Covid cases are up in China again. A #Zhengzhou hospital put out a notice trying to prevent panic, saying chances of Omicron causing severe diseases are low. Such a message would be more effective if adopted by the Center — IF Beijing has any real intention to change a policy … pic.twitter.com/22LAzAVEdx
Mais si Monsieur Qin a décidé de rester, c’est aussi pour les primes. « Foxconn a changé de politique, avance-t-il. Nous avons tous reçu des messages expliquant que pour chaque jour travaillé, ils allaient nous verser 400 yuans (près de 60 euros) en plus. Et si vous travaillez 10 jours de suite en novembre, ils vous donnent trois jours de salaire supplémentaires ».
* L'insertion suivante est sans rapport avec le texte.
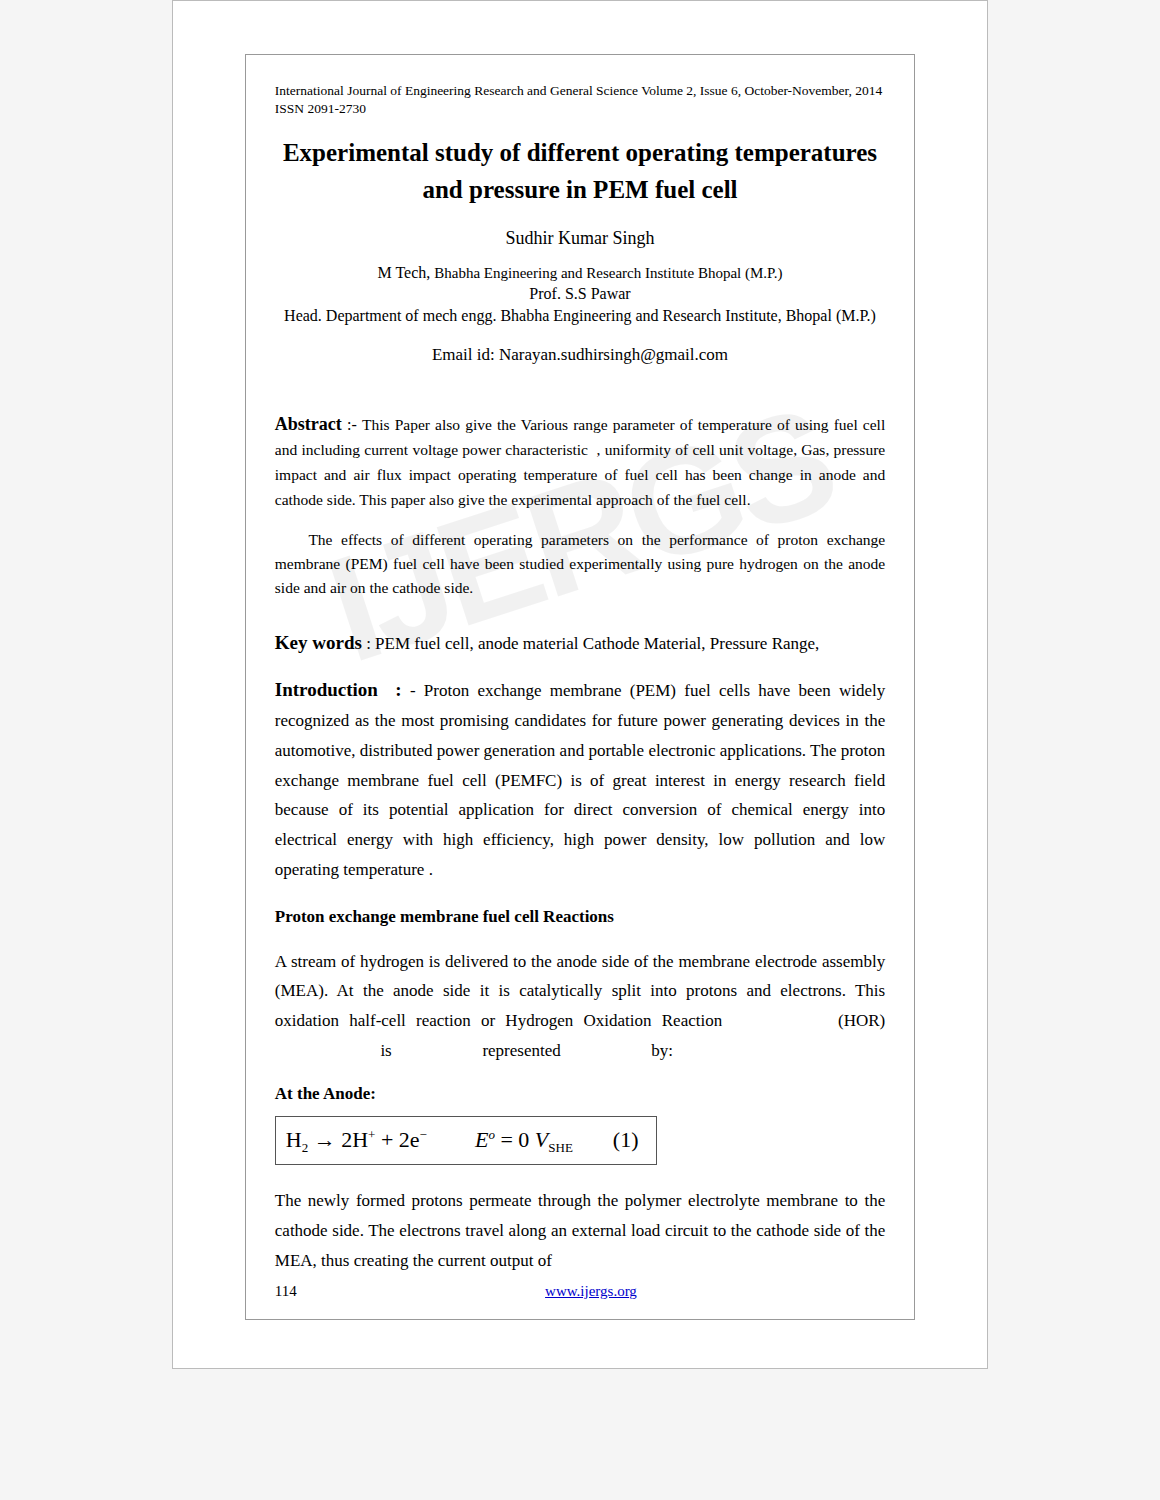IJERGS
International Journal of Engineering Research and General Science Volume 2, Issue 6, October-November, 2014
ISSN 2091-2730
Experimental study of different operating temperatures and pressure in PEM fuel cell
Sudhir Kumar Singh
M Tech, Bhabha Engineering and Research Institute Bhopal (M.P.)
Prof. S.S Pawar
Head. Department of mech engg. Bhabha Engineering and Research Institute, Bhopal (M.P.)
Email id: Narayan.sudhirsingh@gmail.com
Abstract :- This Paper also give the Various range parameter of temperature of using fuel cell and including current voltage power characteristic , uniformity of cell unit voltage, Gas, pressure impact and air flux impact operating temperature of fuel cell has been change in anode and cathode side. This paper also give the experimental approach of the fuel cell.
The effects of different operating parameters on the performance of proton exchange membrane (PEM) fuel cell have been studied experimentally using pure hydrogen on the anode side and air on the cathode side.
Key words : PEM fuel cell, anode material Cathode Material, Pressure Range,
Introduction : - Proton exchange membrane (PEM) fuel cells have been widely recognized as the most promising candidates for future power generating devices in the automotive, distributed power generation and portable electronic applications. The proton exchange membrane fuel cell (PEMFC) is of great interest in energy research field because of its potential application for direct conversion of chemical energy into electrical energy with high efficiency, high power density, low pollution and low operating temperature .
Proton exchange membrane fuel cell Reactions
A stream of hydrogen is delivered to the anode side of the membrane electrode assembly (MEA). At the anode side it is catalytically split into protons and electrons. This oxidation half-cell reaction or Hydrogen Oxidation Reaction (HOR) is represented by:
At the Anode:
H2 → 2H+ + 2e− Eo = 0 VSHE (1)
The newly formed protons permeate through the polymer electrolyte membrane to the cathode side. The electrons travel along an external load circuit to the cathode side of the MEA, thus creating the current output of
114
www.ijergs.org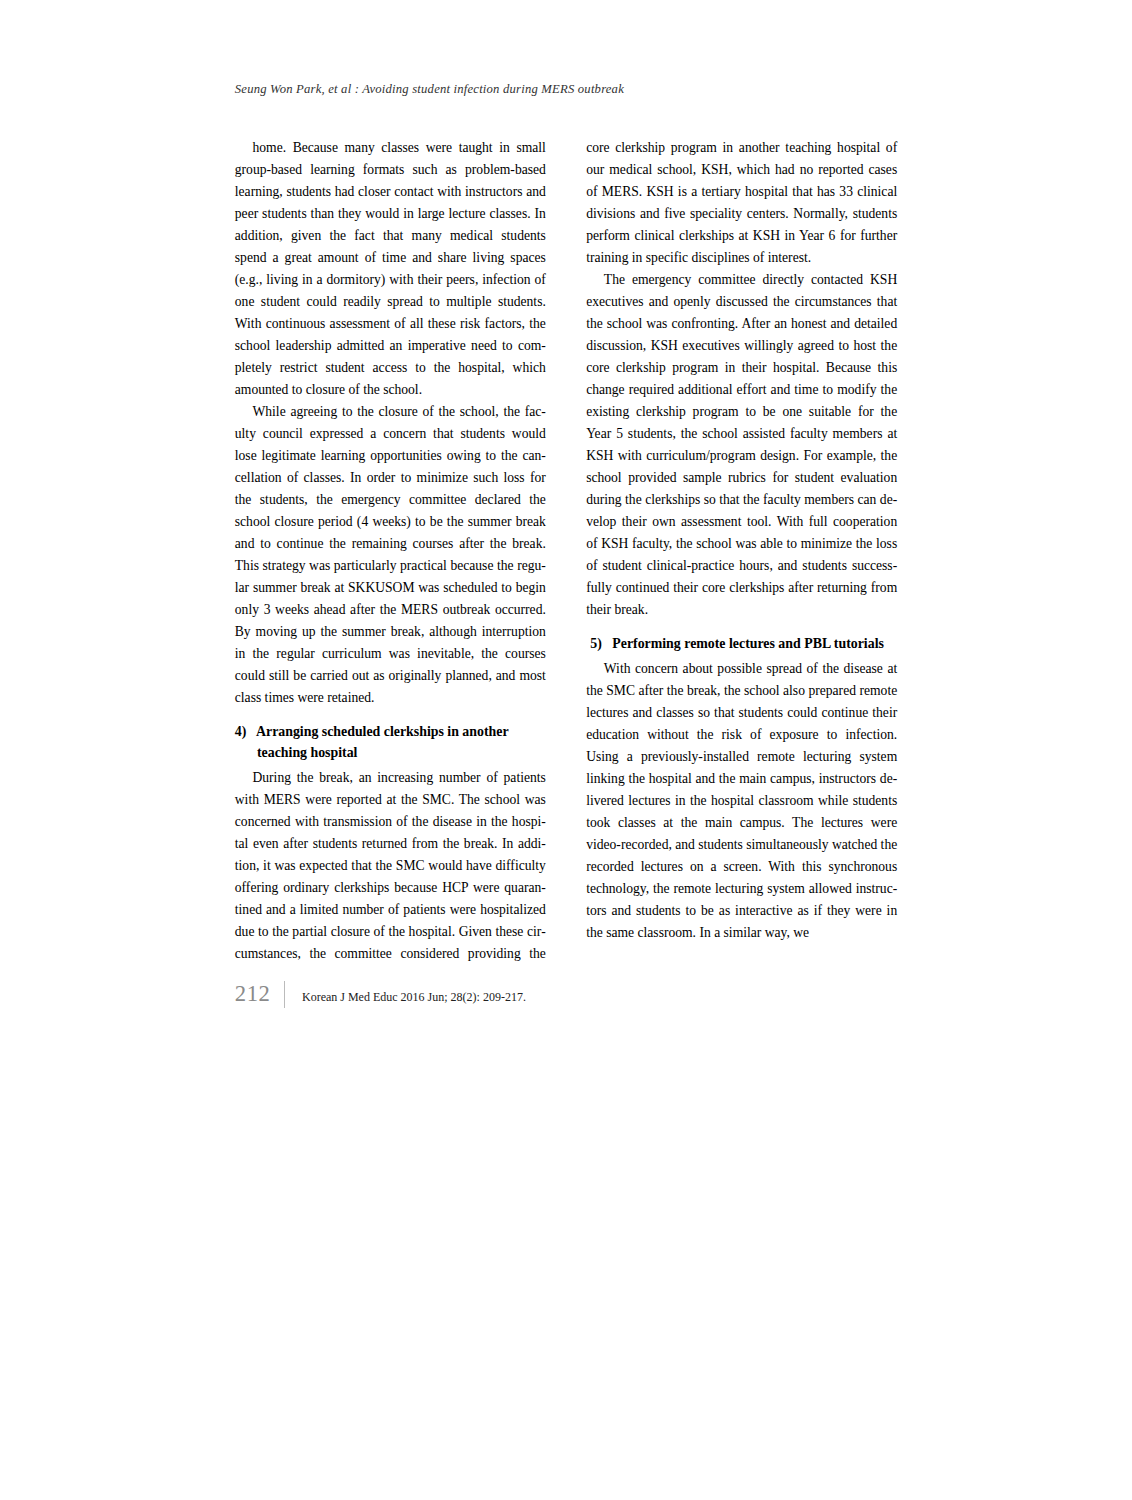Seung Won Park, et al : Avoiding student infection during MERS outbreak
home. Because many classes were taught in small group-based learning formats such as problem-based learning, students had closer contact with instructors and peer students than they would in large lecture classes. In addition, given the fact that many medical students spend a great amount of time and share living spaces (e.g., living in a dormitory) with their peers, infection of one student could readily spread to multiple students. With continuous assessment of all these risk factors, the school leadership admitted an imperative need to completely restrict student access to the hospital, which amounted to closure of the school.
While agreeing to the closure of the school, the faculty council expressed a concern that students would lose legitimate learning opportunities owing to the cancellation of classes. In order to minimize such loss for the students, the emergency committee declared the school closure period (4 weeks) to be the summer break and to continue the remaining courses after the break. This strategy was particularly practical because the regular summer break at SKKUSOM was scheduled to begin only 3 weeks ahead after the MERS outbreak occurred. By moving up the summer break, although interruption in the regular curriculum was inevitable, the courses could still be carried out as originally planned, and most class times were retained.
4) Arranging scheduled clerkships in another teaching hospital
During the break, an increasing number of patients with MERS were reported at the SMC. The school was concerned with transmission of the disease in the hospital even after students returned from the break. In addition, it was expected that the SMC would have difficulty offering ordinary clerkships because HCP were quarantined and a limited number of patients were hospitalized due to the partial closure of the hospital. Given these circumstances, the committee considered providing the core clerkship program in another teaching hospital of our medical school, KSH, which had no reported cases of MERS. KSH is a tertiary hospital that has 33 clinical divisions and five speciality centers. Normally, students perform clinical clerkships at KSH in Year 6 for further training in specific disciplines of interest.
The emergency committee directly contacted KSH executives and openly discussed the circumstances that the school was confronting. After an honest and detailed discussion, KSH executives willingly agreed to host the core clerkship program in their hospital. Because this change required additional effort and time to modify the existing clerkship program to be one suitable for the Year 5 students, the school assisted faculty members at KSH with curriculum/program design. For example, the school provided sample rubrics for student evaluation during the clerkships so that the faculty members can develop their own assessment tool. With full cooperation of KSH faculty, the school was able to minimize the loss of student clinical-practice hours, and students successfully continued their core clerkships after returning from their break.
5) Performing remote lectures and PBL tutorials
With concern about possible spread of the disease at the SMC after the break, the school also prepared remote lectures and classes so that students could continue their education without the risk of exposure to infection. Using a previously-installed remote lecturing system linking the hospital and the main campus, instructors delivered lectures in the hospital classroom while students took classes at the main campus. The lectures were video-recorded, and students simultaneously watched the recorded lectures on a screen. With this synchronous technology, the remote lecturing system allowed instructors and students to be as interactive as if they were in the same classroom. In a similar way, we
212 Korean J Med Educ 2016 Jun; 28(2): 209-217.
L’augmentation des primes n’a pour l’instant pas été confirmée officiellement. Dans le Quotidien du Henan lundi, un responsable anonyme de l’unité du groupe commercial des produits numériques intégrés affirmait que les salaires quotidiens des employés d’une unité chargée notamment de la fabrication des iPhones, avaient été portés à 100 yuans par jours (près de 14 euros). Foxconn n’a pas immédiatement répondu à une demande de commentaire sur l’article de ce journal officiel de la province du Henan, dont Zhengzhou est la capitale, indique l’AFP.
Face à la colère et aux vagues de désertion, le groupe taiwanais n’a pas eu d’autres choix que de rouvrir les quatre restaurants du campus et d’augmenter les salaires, disent les salariés. La « grande évasion » de ces derniers jours aurait ainsi eu le même effet qu’une grève, chose très rare dans un pays qui étouffe dans l’œuf toute manifestation de mécontentement.
« Beaucoup de travailleurs ont démissionné et beaucoup ont quitté l’usine, souligne Monsieur Qin. J’ai vu qu’ils avaient lancé une nouvelle campagne de recrutement, mais la situation épidémique reste assez grave je pense à Zhengzhou. Il ne reste pas grand monde sur le site. Même des chefs d’équipes ne sont pas venus travailler. J’ai appelé un collègue hier, il m’a répondu qu’il était seul sur notre ligne de production. Les autres ont soit été transféré ailleurs, soit ils sont en quarantaine dans leur dortoir. » Un manque de personnel qui fait que la production d’iPhones de novembre pourrait chuter de 30%, selon une source de l’agence Reuters. Une information démentie par le groupe.